Improved gas sand facies classification and enhanced reservoir description based on calibrated rock physics modelling: A case study

Abstract

Abstract Rock physics provides a dynamic tool for quantitative analysis by developing the basic relationship between fluid, lithological, and depositional environment of the reservoir. The elastic attributes such as impedance, density, velocity, V p/V s ratio, Mu-rho, and Lambda-rho are crucial parameters to characterize reservoir and non-reservoir facies. Rock physics modelling assists like a bridge to link the elastic properties to petrophysical properties such as porosity, facies distribution, fluid saturation, and clay/shale volume.

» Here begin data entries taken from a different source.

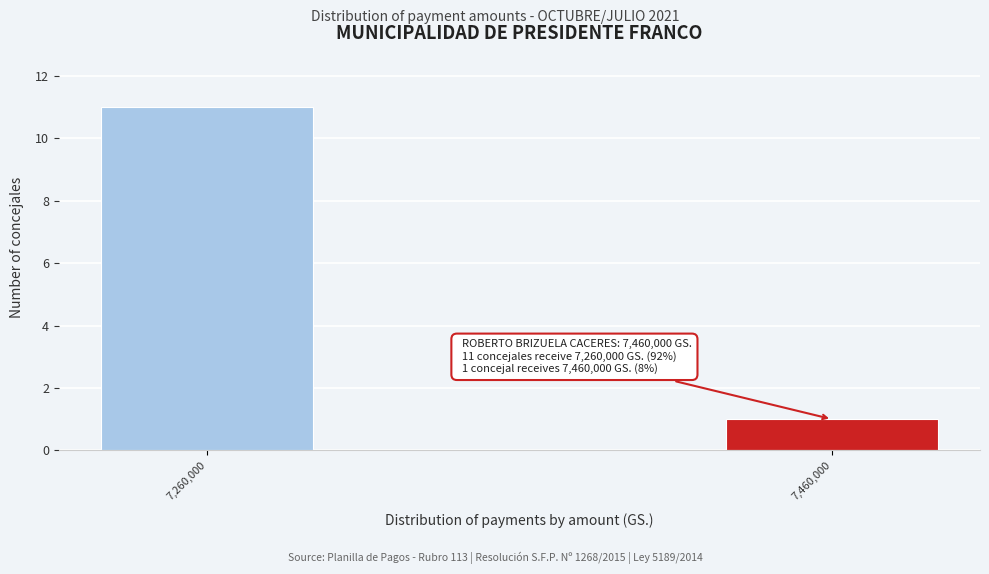

Reading left to right, what are all the values shown in this chart?

11	1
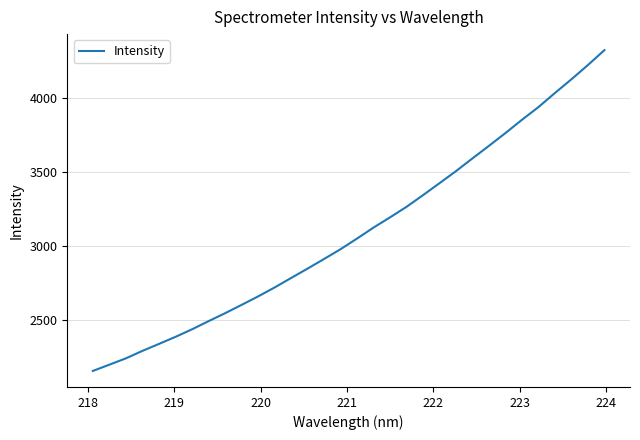

What is the difference between the maximum and minimum values?

2174.3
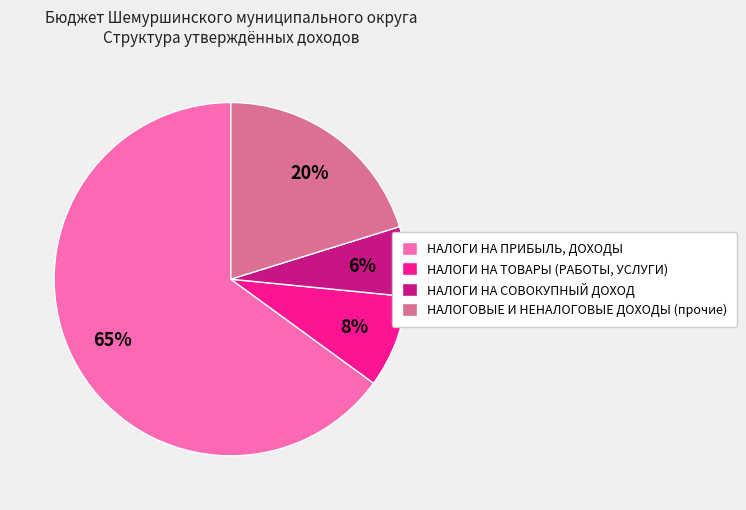

Is it true that НАЛОГОВЫЕ И НЕНАЛОГОВЫЕ ДОХОДЫ (прочие) is 47% of the pie?

False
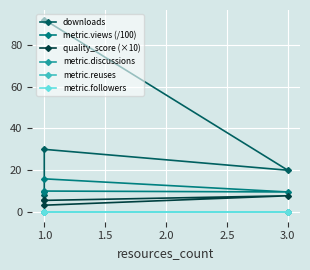

Reading right to left, extract all data points from this chart.

downloads: 92.0	20.0	30.0	8.0
metric.views (/100): 15.9	9.6	10.1	9.7
quality_score (×10): 3.3	7.8	5.6	5.6
metric.discussions: 0.0	0.0	0.0	0.0
metric.reuses: 0.0	0.0	0.0	0.0
metric.followers: 0.0	0.0	0.0	0.0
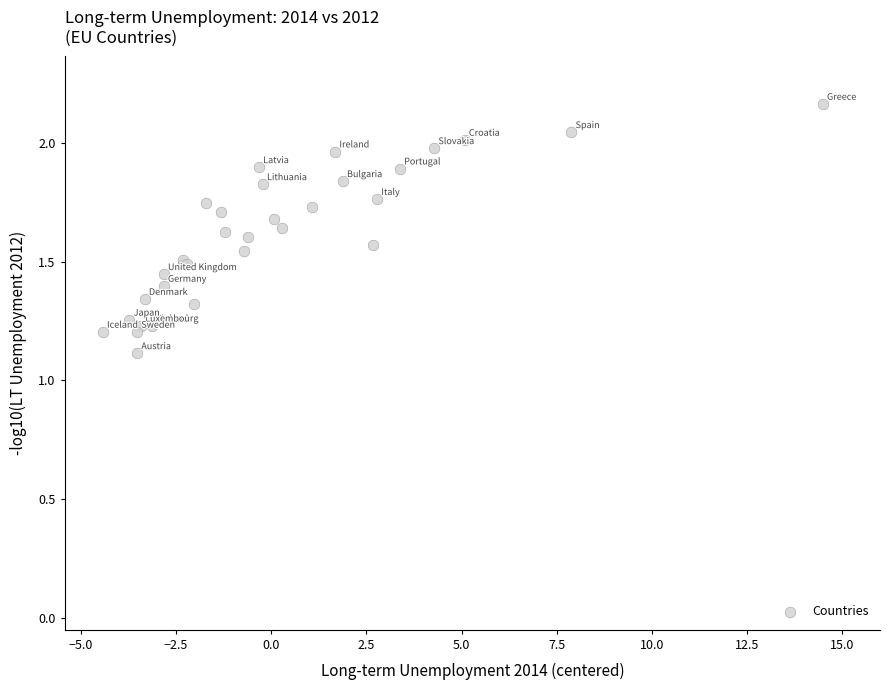

What Y value in the scatter plot is closest to 1?

1.1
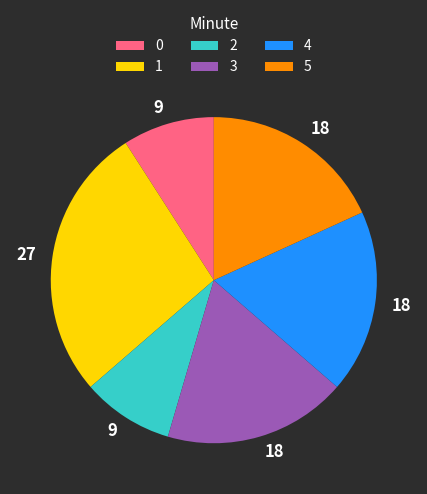

Is it true that 0 is 19% of the pie?

False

A robust petro-elastic relationship obtained from rock physics models leads to more precise discrimination of pay and non-pay facies in the sand intervals of the study area. The Paleocene aged Lower Ranikot Formation and Pab sandstone of Cretaceous age are proven reservoirs of the Mehar gas field, Lower Indus Basin. These sands are widely distributed in the southwestern part of the basin and are enormously heterogeneous, which makes it difficult to distinguish facies and fluid content in the reservoir intervals. So, an attempt is made in this paper to separate the reservoir facies from non-reservoir facies by using an integrated approach of the petro-elastic domain in the targeted sand intervals. Furthermore, missing logs (S-sonic and P-sonic) were also synthesized in the wells and missing intervals along with improving the poor quality of the density log by captivating the washouts and other side effects. The calibrated rock physics model shows good consistency between measured and modelled logs. Petro-elastic models were predicted initially using petrophysical properties and incorporated at true reservoir conditions/parameters. Lithofacies were defined based on petrophysical cut-offs. Rock physics modelled elastic properties (Lambda-rho versus Mu-rho, impedance versus V p/V s ratio) were then cross-plotted by keeping lithofacies in the Z-axis. The cross-plots clearly separated and demarcated the litho-fluid classes (wet sand, gas sand, shale, and limestone) with specific orientation/patterns which were randomized in conventional petrophysical analysis.